- Opening Delimiter -
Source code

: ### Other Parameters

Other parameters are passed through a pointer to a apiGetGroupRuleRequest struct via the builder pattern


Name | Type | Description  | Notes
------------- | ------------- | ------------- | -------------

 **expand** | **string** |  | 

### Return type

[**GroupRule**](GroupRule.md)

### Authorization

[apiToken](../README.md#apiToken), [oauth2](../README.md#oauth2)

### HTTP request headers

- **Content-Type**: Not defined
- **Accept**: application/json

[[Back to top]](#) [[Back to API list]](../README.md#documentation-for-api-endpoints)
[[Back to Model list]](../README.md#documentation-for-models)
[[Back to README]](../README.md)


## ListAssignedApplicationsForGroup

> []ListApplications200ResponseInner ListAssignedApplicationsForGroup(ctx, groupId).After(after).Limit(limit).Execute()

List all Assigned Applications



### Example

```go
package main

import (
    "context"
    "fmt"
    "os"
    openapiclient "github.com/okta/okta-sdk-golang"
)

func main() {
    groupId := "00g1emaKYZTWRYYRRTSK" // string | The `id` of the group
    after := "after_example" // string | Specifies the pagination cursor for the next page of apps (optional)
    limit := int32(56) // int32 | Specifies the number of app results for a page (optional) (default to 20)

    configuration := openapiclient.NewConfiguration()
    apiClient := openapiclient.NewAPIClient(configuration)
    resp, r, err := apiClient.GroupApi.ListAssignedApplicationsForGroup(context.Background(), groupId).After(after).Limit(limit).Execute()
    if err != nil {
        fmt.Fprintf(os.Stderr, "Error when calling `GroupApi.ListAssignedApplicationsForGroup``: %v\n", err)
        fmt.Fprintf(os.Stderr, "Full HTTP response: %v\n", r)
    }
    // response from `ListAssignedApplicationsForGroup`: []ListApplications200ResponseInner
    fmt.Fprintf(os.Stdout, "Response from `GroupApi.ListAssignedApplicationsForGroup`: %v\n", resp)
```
- Closing Delimiter -
What is required
Repeat all of the records verbatim, leaving nothing out.

Task output
Source code

: ### Other Parameters

Other parameters are passed through a pointer to a apiGetGroupRuleRequest struct via the builder pattern


Name | Type | Description  | Notes
------------- | ------------- | ------------- | -------------

 **expand** | **string** |  | 

### Return type

[**GroupRule**](GroupRule.md)

### Authorization

[apiToken](../README.md#apiToken), [oauth2](../README.md#oauth2)

### HTTP request headers

- **Content-Type**: Not defined
- **Accept**: application/json

[[Back to top]](#) [[Back to API list]](../README.md#documentation-for-api-endpoints)
[[Back to Model list]](../README.md#documentation-for-models)
[[Back to README]](../README.md)


## ListAssignedApplicationsForGroup

> []ListApplications200ResponseInner ListAssignedApplicationsForGroup(ctx, groupId).After(after).Limit(limit).Execute()

List all Assigned Applications



### Example

```go
package main

import (
    "context"
    "fmt"
    "os"
    openapiclient "github.com/okta/okta-sdk-golang"
)

func main() {
    groupId := "00g1emaKYZTWRYYRRTSK" // string | The `id` of the group
    after := "after_example" // string | Specifies the pagination cursor for the next page of apps (optional)
    limit := int32(56) // int32 | Specifies the number of app results for a page (optional) (default to 20)

    configuration := openapiclient.NewConfiguration()
    apiClient := openapiclient.NewAPIClient(configuration)
    resp, r, err := apiClient.GroupApi.ListAssignedApplicationsForGroup(context.Background(), groupId).After(after).Limit(limit).Execute()
    if err != nil {
        fmt.Fprintf(os.Stderr, "Error when calling `GroupApi.ListAssignedApplicationsForGroup``: %v\n", err)
        fmt.Fprintf(os.Stderr, "Full HTTP response: %v\n", r)
    }
    // response from `ListAssignedApplicationsForGroup`: []ListApplications200ResponseInner
    fmt.Fprintf(os.Stdout, "Response from `GroupApi.ListAssignedApplicationsForGroup`: %v\n", resp)
```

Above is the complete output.